Em primeiro lugar, deve diminuir o dinheiro destinado às áreas que recebiam verba originária da CPMF. Em segundo lugar, o povo vai sofrer as conseqüências do aumento de alíquotas.

Qual faixa da população deve sentir mais as conseqüências dessas medidas?

Num primeiro momento, e no que diz respeito ao acesso a serviços, quem vai sofrer mais é a população mais pobre. Quem recorre mais ao SUS é a população de baixa renda. Em seguida, todo cidadão vai pagar mais impostos para cobrir o rombo de 40 bilhões.

Também lamento que a CPMF tenha acabado enquanto ferramenta de fiscalização. Porque o objetivo da criação dela não era somente o de ser um tributo, mas também de servir como uma forma de fiscalização de caixas 2 e de outras ilegalidades. Ela faria muito sentido se continuasse existindo com uma alíquota extremamente baixa – mais baixa que a atual. Enfim, era um sinalizador que mostrava quem movimentava mais e menos dinheiro. Associando essa informação com as declarações de renda, era possível identificar os vazamentos. As pessoas se esquecem de que a CPMF também serve para isso.
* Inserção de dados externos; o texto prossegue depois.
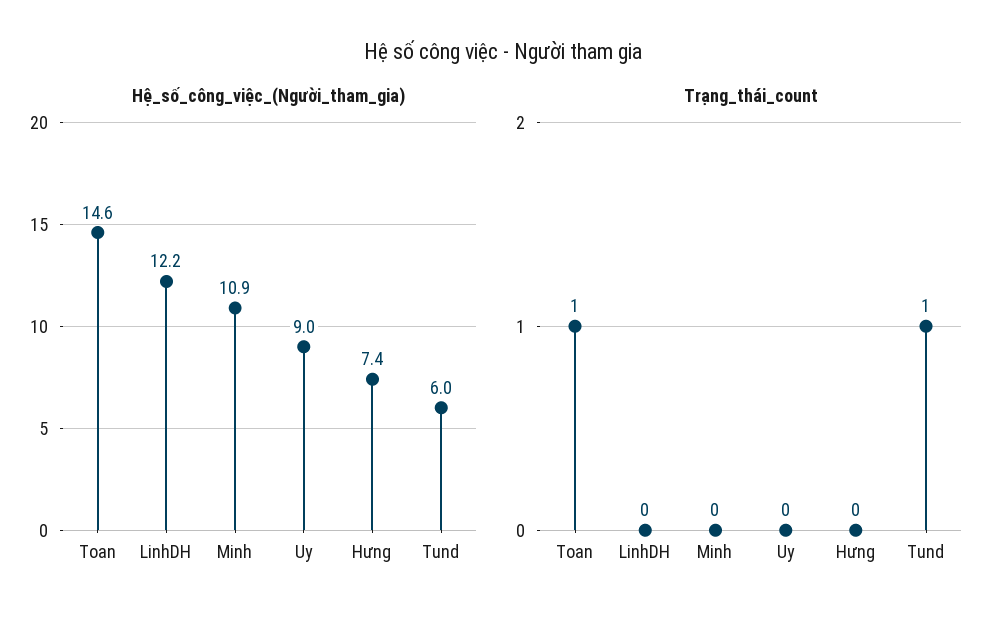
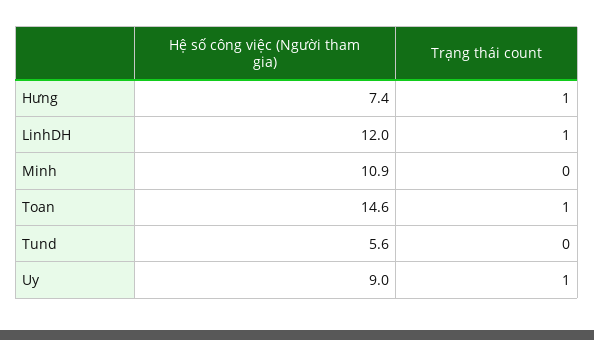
  {
    "Hệ_số_công_việc_(Người_tham_gia)": {
      "Toan": 14.6,
-     "LinhDH": 12.2,
+     "LinhDH": 12,
      "Minh": 10.9,
      "Uy": 9,
      "Hưng": 7.4,
-     "Tund": 6
+     "Tund": 5.6
    },
    "Trạng_thái_count": {
      "Toan": 1,
-     "LinhDH": 0,
+     "LinhDH": 1,
      "Minh": 0,
-     "Uy": 0,
+     "Uy": 1,
-     "Hưng": 0,
+     "Hưng": 1,
-     "Tund": 1
+     "Tund": 0
    }
  }

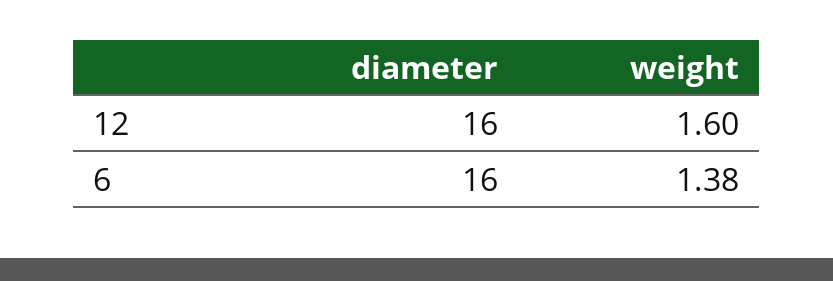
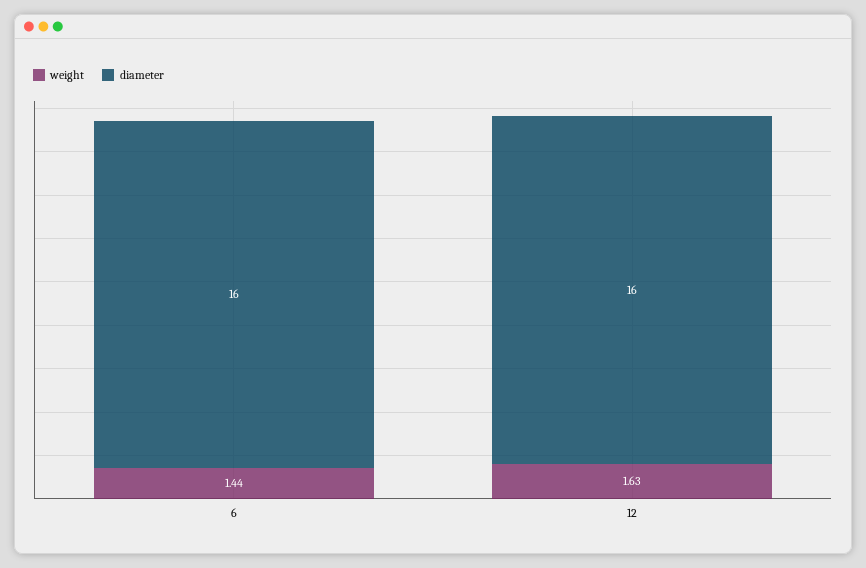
  {
    "diameter": {
      "12": 16,
      "6": 16
    },
    "weight": {
-     "12": 1.6,
+     "12": 1.63,
-     "6": 1.38
+     "6": 1.44
    }
  }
O fim da CPMF vai ter algum impacto na verba destinada à Educação?

Não creio que haja grande impacto sobre a Educação, até porque existe um dispositivo constitucional que não permite desviar muita verba dessa pasta. O impacto pode acontecer em outros tipos de investimento, como os de infra-estrutura. Também creio que o Governo Lula faça de tudo para não tirar dinheiro de programas como o Bolsa Família, já que isso é prioridade dessa gestão. Mas eu diria que ainda é muito difícil dizer isso agora, porque entre essas decisões vão entrar elementos políticos: ou seja, não importa só “em que” eu gasto, mas também qual a implicação desse investimento para a sustentação do governo atual.